### WHAT YOU NEED TO DO
Say how many lines in the data below contain the word "Right", and give no other text.
::: RECORDS FOR THE EXERCISE :::
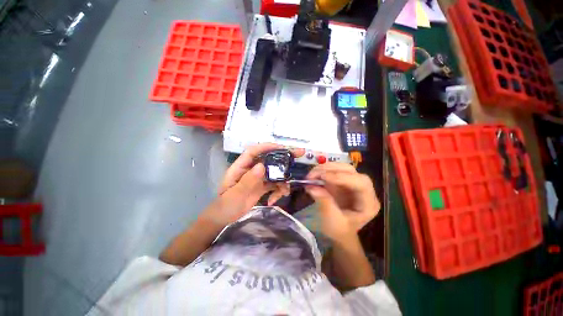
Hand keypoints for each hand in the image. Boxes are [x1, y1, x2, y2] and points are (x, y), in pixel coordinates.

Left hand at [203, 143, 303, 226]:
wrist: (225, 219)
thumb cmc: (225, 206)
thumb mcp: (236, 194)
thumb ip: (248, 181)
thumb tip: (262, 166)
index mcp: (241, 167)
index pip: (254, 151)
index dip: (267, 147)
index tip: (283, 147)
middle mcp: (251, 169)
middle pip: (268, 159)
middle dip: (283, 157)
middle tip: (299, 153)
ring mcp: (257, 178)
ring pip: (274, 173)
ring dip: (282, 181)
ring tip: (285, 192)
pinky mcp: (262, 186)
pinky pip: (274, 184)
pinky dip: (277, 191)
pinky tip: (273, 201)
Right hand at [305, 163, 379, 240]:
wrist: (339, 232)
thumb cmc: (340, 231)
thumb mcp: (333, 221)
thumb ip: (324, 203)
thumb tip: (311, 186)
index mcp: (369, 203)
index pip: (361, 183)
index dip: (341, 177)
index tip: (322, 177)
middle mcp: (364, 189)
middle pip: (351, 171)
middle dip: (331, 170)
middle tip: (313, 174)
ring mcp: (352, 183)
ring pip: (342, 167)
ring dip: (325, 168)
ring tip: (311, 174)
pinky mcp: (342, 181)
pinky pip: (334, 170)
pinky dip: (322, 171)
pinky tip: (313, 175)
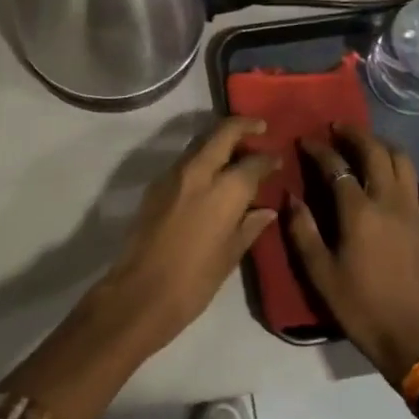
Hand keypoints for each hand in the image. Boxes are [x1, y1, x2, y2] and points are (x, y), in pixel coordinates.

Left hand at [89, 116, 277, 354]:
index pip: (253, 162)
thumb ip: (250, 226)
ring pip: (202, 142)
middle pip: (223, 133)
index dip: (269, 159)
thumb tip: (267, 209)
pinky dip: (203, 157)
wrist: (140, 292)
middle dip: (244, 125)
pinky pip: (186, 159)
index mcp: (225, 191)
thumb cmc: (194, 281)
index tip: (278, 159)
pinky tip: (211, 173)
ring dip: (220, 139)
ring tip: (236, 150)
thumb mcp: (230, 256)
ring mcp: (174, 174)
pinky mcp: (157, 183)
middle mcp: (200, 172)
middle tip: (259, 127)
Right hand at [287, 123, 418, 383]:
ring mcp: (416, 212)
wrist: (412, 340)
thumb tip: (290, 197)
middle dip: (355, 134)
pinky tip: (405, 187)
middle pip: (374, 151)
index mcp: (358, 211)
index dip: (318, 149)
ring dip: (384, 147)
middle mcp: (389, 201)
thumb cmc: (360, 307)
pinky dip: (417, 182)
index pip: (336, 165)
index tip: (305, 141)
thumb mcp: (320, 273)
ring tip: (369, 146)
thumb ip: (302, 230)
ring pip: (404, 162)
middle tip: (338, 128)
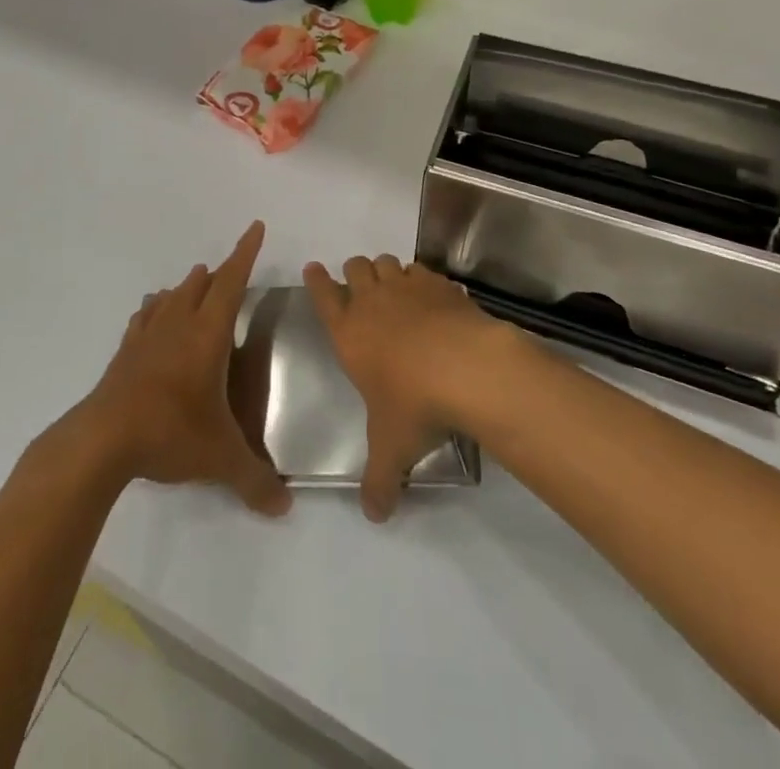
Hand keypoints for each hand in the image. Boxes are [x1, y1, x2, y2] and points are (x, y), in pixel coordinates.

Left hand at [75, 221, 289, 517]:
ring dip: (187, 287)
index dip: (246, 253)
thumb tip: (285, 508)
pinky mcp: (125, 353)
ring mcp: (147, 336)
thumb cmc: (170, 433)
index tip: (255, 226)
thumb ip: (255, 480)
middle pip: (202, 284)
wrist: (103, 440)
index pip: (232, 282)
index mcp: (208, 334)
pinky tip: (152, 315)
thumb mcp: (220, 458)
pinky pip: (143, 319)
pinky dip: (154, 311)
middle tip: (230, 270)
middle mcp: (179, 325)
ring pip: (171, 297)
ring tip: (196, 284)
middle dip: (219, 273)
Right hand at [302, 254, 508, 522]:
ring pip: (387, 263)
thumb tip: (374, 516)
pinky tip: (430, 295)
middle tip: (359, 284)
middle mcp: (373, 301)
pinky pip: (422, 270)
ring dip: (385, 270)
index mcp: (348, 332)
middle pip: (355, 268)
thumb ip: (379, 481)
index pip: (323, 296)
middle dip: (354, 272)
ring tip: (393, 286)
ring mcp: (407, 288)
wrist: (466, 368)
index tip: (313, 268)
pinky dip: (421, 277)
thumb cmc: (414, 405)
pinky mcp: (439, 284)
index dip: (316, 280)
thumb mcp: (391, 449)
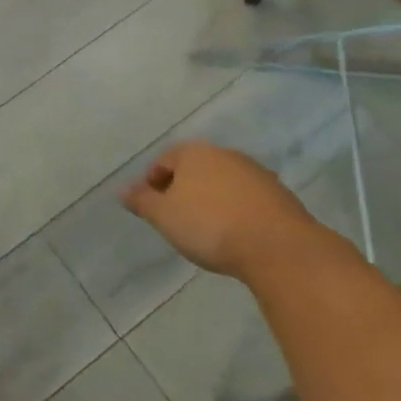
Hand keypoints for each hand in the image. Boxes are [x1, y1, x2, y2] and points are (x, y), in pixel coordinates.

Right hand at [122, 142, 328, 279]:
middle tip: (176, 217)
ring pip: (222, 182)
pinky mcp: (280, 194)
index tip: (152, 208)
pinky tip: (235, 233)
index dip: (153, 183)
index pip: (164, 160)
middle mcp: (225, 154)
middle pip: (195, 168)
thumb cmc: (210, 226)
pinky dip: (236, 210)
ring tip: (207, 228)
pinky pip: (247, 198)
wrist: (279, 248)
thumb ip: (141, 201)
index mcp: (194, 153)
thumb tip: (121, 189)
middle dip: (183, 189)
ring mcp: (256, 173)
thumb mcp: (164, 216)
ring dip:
:::
### SOLUTION TO THIS TASK
4